Saved entries:
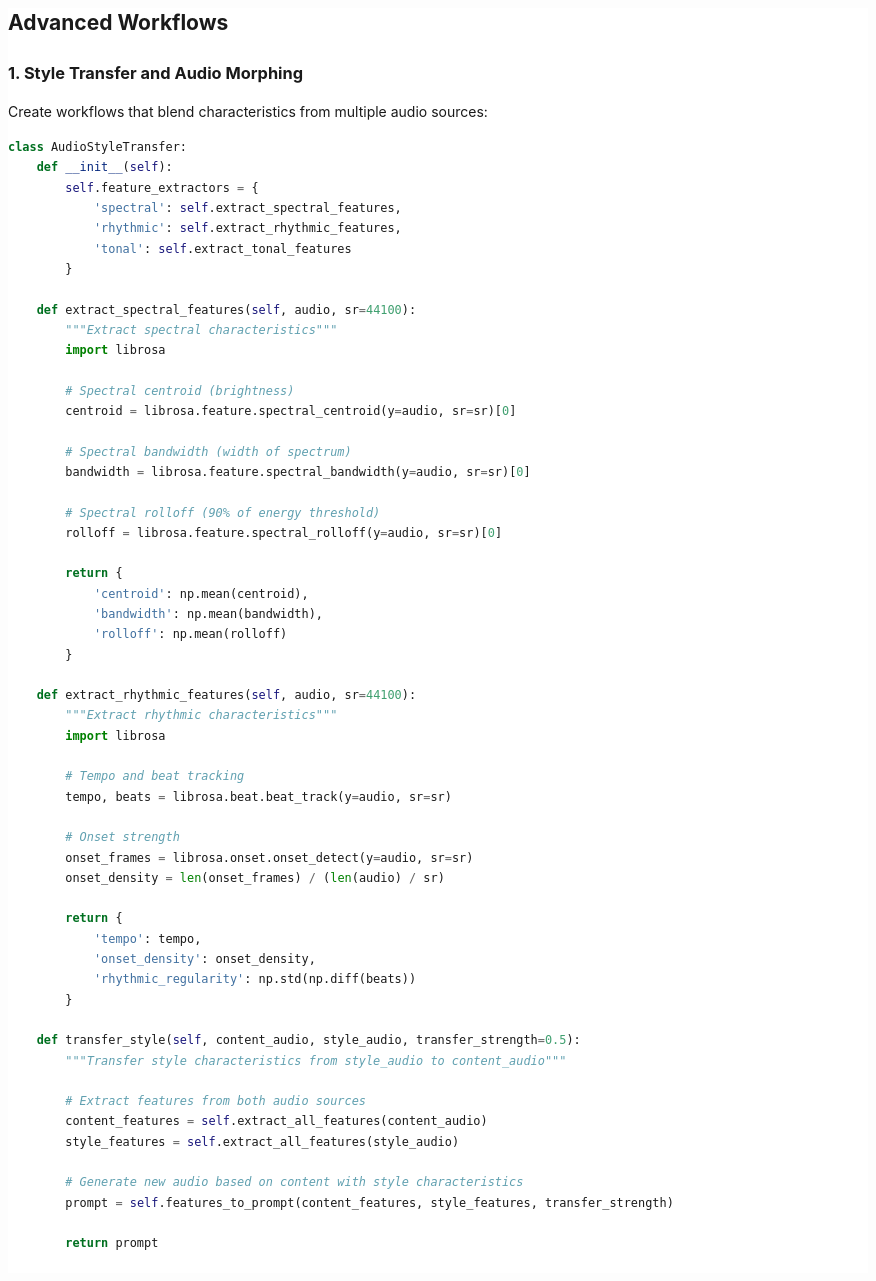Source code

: ## Advanced Workflows

### 1. Style Transfer and Audio Morphing

Create workflows that blend characteristics from multiple audio sources:

```python
class AudioStyleTransfer:
    def __init__(self):
        self.feature_extractors = {
            'spectral': self.extract_spectral_features,
            'rhythmic': self.extract_rhythmic_features,
            'tonal': self.extract_tonal_features
        }
    
    def extract_spectral_features(self, audio, sr=44100):
        """Extract spectral characteristics"""
        import librosa
        
        # Spectral centroid (brightness)
        centroid = librosa.feature.spectral_centroid(y=audio, sr=sr)[0]
        
        # Spectral bandwidth (width of spectrum)
        bandwidth = librosa.feature.spectral_bandwidth(y=audio, sr=sr)[0]
        
        # Spectral rolloff (90% of energy threshold)
        rolloff = librosa.feature.spectral_rolloff(y=audio, sr=sr)[0]
        
        return {
            'centroid': np.mean(centroid),
            'bandwidth': np.mean(bandwidth),
            'rolloff': np.mean(rolloff)
        }
    
    def extract_rhythmic_features(self, audio, sr=44100):
        """Extract rhythmic characteristics"""
        import librosa
        
        # Tempo and beat tracking
        tempo, beats = librosa.beat.beat_track(y=audio, sr=sr)
        
        # Onset strength
        onset_frames = librosa.onset.onset_detect(y=audio, sr=sr)
        onset_density = len(onset_frames) / (len(audio) / sr)
        
        return {
            'tempo': tempo,
            'onset_density': onset_density,
            'rhythmic_regularity': np.std(np.diff(beats))
        }
    
    def transfer_style(self, content_audio, style_audio, transfer_strength=0.5):
        """Transfer style characteristics from style_audio to content_audio"""
        
        # Extract features from both audio sources
        content_features = self.extract_all_features(content_audio)
        style_features = self.extract_all_features(style_audio)
        
        # Generate new audio based on content with style characteristics
        prompt = self.features_to_prompt(content_features, style_features, transfer_strength)
        
        return prompt
    
```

Your goal: Answer with one number: how many lines of the entries above include the word "mean".

Completed task: 3